A recent mammogram study in the New England Journal of Medicine was so controversial that the authors (Drs. Welch and Bleyer) decided to make a YouTube video to defend and explain their conclusions. Now that’s a first, isn’t it? Well kudos to the study authors for their creative approach to getting ahead of a controversy. However, their video (created for the “general public”) is still a bit too technical in my opinion. I’d like to take a crack at distilling it further.
A question on most women’s minds (as they turn 40 and beyond) is whether or not they should get a screening mammogram (x-ray of the breasts). If you have found a lump in your breast or you have a family history of breast cancer the answer is yes. No need to read any further. However, for the majority of us lumpless, family-history-free women, a screening mammogram is far more likely to expose us to unnecessary follow up testing than it is to catch a tumor early. Dr. Welch explains that screening mammograms aren’t very good at identifying aggressive breast cancer early enough to make a difference in whether one lives or dies anyway. That’s very disappointing news.
Dr. Welch goes on to explain that most of the gains we’ve made in breast cancer survival have been because of improved breast cancer treatments, not because of early detection with mammograms. He estimates that every year in the U.S. 1.3 million women are “over-diagnosed” with breast cancer because of screening mammograms, subjecting women to unnecessary biopsies, surgical procedures, and further follow up studies. In the video, Dr. Welch doesn’t explain exactly what these “over diagnosed” cancers end up being exactly (Cysts? Benign calcifications? Early non-aggressive cancers that the immune system kills on its own?) But suffice it to say that they don’t contribute to the cancer death rates.
So, given the fact that you are more likely to suffer through a false alarm than to discover a cancer early (and even if you do find it early, if it’s the “bad” kind you may not survive) are you willing to undergo a screening mammogram? That’s a personal question that we each have to answer for ourselves. As time goes on, however, I suspect that the answer will be made for us since health insurance companies (whether public or private) will begin to balk at paying for tests that do more harm than good overall. I think this issue is really at the heart of the controversy (the perception of rolling back a health benefit that women currently “enjoy”). Eventually screening mammograms may become an out-of-pocket expense for women who simply prefer the peace of mind that a normal test can give – even at the risk of going through a false alarm.

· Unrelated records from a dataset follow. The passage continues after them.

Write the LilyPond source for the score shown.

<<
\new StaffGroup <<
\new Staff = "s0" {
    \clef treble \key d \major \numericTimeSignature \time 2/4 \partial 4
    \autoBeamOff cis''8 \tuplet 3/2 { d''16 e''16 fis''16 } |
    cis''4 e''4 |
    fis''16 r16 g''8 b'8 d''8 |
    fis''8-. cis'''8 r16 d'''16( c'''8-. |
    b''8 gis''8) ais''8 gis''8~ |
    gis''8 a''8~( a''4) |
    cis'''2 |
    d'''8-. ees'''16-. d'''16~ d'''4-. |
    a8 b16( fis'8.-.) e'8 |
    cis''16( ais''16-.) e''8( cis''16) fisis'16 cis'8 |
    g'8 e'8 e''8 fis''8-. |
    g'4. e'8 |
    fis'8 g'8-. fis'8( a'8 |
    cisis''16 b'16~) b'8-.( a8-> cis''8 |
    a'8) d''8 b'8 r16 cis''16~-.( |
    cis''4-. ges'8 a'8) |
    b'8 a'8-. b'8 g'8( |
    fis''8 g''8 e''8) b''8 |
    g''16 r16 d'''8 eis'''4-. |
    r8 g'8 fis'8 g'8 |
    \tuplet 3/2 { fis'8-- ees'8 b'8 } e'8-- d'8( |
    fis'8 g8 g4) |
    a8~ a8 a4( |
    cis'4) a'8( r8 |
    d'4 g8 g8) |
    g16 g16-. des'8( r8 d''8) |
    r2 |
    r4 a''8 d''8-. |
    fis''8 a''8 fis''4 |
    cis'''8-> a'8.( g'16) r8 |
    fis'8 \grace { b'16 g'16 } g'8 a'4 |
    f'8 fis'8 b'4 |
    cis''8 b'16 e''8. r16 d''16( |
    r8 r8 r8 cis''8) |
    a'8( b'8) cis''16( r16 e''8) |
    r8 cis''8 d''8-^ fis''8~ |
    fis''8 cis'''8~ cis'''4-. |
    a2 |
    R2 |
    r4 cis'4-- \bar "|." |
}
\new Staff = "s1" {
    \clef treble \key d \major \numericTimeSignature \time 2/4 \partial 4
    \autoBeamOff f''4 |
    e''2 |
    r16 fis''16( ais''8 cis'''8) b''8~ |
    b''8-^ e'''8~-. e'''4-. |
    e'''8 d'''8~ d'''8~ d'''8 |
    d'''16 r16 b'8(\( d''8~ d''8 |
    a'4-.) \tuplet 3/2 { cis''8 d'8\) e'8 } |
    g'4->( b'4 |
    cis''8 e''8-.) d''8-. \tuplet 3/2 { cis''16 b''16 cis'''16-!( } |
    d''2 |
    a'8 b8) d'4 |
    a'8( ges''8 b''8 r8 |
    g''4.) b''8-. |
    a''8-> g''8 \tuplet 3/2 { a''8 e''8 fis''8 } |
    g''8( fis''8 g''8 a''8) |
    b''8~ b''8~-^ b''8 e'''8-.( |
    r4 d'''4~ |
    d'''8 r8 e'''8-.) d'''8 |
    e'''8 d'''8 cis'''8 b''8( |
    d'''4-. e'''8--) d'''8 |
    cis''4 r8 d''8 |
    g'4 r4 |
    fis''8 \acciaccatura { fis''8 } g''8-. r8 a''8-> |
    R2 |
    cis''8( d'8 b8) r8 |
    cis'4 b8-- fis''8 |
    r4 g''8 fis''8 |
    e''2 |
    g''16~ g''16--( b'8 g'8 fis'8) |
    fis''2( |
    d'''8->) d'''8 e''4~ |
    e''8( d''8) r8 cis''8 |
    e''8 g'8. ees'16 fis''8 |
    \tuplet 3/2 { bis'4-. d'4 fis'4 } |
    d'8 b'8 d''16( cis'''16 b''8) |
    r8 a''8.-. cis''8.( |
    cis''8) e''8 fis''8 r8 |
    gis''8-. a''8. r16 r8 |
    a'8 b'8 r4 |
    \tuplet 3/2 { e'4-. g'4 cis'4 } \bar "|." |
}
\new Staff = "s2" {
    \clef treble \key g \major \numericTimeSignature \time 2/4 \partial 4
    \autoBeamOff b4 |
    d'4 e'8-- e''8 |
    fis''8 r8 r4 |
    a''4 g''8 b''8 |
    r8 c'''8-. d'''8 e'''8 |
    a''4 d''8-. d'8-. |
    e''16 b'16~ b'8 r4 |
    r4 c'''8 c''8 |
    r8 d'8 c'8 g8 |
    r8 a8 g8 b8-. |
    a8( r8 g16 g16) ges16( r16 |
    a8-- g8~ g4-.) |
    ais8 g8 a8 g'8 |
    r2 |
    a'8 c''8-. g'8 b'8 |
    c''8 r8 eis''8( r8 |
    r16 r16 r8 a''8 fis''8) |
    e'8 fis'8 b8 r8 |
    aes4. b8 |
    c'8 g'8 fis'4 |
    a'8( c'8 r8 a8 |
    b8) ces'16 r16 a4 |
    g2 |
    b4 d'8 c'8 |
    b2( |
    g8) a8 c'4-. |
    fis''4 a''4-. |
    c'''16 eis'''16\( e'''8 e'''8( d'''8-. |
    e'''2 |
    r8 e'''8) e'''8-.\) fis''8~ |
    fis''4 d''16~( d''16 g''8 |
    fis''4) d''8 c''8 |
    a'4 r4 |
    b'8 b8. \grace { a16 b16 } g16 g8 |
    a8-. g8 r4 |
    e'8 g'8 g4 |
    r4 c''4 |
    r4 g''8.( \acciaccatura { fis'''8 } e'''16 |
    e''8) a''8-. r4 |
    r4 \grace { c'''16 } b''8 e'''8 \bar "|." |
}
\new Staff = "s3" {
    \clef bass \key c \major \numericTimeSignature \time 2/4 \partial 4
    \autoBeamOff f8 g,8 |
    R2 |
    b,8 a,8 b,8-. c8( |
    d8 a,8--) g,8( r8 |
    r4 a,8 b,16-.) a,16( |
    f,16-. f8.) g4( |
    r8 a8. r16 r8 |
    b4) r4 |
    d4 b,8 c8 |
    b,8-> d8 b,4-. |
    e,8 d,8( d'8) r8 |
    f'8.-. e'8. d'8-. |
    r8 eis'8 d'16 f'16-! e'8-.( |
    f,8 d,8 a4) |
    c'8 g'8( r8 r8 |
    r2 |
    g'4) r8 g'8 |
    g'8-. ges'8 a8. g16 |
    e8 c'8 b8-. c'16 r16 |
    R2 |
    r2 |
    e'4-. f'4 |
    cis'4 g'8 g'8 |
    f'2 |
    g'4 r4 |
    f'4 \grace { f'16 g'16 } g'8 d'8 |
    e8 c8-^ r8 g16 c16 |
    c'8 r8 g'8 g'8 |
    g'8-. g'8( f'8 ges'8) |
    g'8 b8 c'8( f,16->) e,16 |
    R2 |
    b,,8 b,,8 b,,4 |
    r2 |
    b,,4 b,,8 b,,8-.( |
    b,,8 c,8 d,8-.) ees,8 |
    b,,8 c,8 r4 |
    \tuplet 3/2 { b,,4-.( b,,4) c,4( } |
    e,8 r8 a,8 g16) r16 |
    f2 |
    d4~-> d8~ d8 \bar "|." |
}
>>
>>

That being said, it sure would be great if we could find a screening test that identifies breast cancer early – especially the aggressive kind. Perhaps a blood test will do the trick one day? At least it is comforting to know that we have made great strides on the treatment side, so that fewer women than ever before die of breast cancer. More research is needed on both the screening and treatment sides of course.
As for me, I do regular breast self exams – though because I have no family history of breast cancer I’ve opted out of screening mammograms because I feel the cost/benefit ratio is not in my favor. I certainly hope that a better screening test is developed before I face a potential diagnosis. I respect that other women will disagree with me – and I think they have the right to be screened with the only option we currently have: the mammogram. I’m not sure how long it will continue to be covered by insurance, but at a price point of about $100, most of us could still afford to pay for it out-of-pocket if desired.

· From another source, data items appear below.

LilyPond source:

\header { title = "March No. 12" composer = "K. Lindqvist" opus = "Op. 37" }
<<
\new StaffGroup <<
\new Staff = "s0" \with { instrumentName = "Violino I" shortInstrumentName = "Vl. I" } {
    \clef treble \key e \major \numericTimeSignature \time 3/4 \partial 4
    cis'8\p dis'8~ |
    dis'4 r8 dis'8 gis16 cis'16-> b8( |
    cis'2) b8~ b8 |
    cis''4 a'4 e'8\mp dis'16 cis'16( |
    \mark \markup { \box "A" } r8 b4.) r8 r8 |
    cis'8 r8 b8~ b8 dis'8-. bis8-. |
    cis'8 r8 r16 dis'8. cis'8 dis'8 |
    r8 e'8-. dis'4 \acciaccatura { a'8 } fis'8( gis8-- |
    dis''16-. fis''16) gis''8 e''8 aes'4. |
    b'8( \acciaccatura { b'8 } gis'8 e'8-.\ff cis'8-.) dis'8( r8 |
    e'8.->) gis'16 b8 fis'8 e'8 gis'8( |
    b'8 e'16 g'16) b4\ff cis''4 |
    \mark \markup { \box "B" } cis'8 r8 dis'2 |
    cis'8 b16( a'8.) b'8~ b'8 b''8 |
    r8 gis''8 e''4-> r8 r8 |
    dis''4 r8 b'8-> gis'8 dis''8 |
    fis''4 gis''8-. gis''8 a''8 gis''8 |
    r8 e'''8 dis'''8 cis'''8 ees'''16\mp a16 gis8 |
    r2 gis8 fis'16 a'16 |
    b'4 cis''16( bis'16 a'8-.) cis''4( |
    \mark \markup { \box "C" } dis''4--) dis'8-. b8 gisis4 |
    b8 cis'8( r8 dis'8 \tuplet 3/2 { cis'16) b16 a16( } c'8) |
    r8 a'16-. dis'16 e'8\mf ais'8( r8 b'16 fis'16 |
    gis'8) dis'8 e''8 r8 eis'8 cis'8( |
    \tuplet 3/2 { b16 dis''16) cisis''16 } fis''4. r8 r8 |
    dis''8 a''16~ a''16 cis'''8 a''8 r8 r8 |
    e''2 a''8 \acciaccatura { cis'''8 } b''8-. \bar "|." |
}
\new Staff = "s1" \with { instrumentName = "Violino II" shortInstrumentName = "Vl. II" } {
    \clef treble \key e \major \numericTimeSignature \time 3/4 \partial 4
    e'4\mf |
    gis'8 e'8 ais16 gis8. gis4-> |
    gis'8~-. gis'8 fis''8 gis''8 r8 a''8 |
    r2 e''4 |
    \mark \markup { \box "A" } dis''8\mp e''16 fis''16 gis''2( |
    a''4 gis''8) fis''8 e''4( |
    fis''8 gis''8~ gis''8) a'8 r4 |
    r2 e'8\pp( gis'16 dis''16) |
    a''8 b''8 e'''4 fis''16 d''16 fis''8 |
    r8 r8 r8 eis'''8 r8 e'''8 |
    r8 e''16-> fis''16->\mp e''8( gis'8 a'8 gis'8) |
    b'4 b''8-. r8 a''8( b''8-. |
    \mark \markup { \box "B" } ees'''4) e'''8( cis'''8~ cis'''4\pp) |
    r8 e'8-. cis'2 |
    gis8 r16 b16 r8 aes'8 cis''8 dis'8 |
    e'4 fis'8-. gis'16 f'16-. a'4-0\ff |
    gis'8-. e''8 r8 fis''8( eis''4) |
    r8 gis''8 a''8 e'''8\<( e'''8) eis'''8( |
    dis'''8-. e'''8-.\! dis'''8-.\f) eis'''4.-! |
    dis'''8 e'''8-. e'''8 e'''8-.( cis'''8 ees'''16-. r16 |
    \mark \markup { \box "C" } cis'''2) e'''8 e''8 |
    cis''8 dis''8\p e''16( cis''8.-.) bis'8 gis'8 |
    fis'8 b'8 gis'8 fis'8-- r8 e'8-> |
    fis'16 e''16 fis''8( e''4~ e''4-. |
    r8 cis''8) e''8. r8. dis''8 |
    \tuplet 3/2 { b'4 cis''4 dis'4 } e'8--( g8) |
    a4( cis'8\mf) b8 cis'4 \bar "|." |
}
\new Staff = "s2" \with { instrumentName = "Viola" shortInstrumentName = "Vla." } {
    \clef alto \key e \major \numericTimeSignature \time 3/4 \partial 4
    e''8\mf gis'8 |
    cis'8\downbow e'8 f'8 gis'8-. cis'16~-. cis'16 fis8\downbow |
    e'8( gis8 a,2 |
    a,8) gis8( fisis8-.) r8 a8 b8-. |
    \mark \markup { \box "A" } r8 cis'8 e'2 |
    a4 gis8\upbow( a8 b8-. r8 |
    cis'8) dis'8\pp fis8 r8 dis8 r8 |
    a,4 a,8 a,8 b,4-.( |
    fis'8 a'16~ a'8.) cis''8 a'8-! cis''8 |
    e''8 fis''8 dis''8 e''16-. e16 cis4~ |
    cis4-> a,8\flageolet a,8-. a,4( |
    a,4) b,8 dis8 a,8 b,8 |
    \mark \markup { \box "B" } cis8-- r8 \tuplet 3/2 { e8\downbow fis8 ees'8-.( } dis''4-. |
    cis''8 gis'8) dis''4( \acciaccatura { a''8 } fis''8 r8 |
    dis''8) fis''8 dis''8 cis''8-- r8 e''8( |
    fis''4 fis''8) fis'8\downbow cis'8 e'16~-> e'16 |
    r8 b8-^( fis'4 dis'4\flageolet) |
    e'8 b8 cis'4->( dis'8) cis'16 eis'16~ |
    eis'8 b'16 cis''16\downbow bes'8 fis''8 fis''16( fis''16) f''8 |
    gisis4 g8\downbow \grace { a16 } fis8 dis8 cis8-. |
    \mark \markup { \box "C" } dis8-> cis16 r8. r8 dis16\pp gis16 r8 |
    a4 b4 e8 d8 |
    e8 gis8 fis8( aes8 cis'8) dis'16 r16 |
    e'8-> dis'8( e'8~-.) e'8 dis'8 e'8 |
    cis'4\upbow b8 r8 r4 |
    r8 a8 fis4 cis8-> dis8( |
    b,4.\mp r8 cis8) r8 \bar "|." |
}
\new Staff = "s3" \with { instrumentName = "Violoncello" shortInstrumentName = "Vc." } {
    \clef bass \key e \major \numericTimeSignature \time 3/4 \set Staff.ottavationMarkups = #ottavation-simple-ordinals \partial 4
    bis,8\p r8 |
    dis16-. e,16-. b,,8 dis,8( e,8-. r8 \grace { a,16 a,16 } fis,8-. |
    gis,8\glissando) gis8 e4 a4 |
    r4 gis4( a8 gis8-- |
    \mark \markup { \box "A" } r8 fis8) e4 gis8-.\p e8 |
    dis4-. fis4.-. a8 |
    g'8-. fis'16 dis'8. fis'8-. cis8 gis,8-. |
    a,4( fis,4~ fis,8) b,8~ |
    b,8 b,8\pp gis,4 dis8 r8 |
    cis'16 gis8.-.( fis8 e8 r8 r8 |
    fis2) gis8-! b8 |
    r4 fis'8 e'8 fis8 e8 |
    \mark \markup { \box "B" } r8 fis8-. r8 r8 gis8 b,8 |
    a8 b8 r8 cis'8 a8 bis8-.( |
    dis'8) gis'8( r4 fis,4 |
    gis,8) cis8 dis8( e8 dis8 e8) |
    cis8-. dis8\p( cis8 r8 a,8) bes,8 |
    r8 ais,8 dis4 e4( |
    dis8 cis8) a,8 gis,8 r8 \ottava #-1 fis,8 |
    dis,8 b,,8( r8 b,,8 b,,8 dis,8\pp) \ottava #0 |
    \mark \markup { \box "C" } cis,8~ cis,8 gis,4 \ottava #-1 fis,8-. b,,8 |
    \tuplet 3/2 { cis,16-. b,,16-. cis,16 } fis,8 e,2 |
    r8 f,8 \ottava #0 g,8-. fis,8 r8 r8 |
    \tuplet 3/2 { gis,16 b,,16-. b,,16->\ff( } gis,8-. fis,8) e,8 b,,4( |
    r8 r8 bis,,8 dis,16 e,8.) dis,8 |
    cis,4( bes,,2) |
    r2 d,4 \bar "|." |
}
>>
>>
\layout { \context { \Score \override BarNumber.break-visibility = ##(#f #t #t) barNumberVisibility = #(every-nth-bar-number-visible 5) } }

The bottom line of this controversial research study is that screening mammograms don’t actually catch death-causing breast cancers early enough to alter their course. Even though it makes intuitive sense to be screened, long term observations confirm that overall, mammograms do more harm than good. So now we wait for a better test – while some of us continue with the old one (as the National Cancer Institute recommends), and others (like me) don’t bother.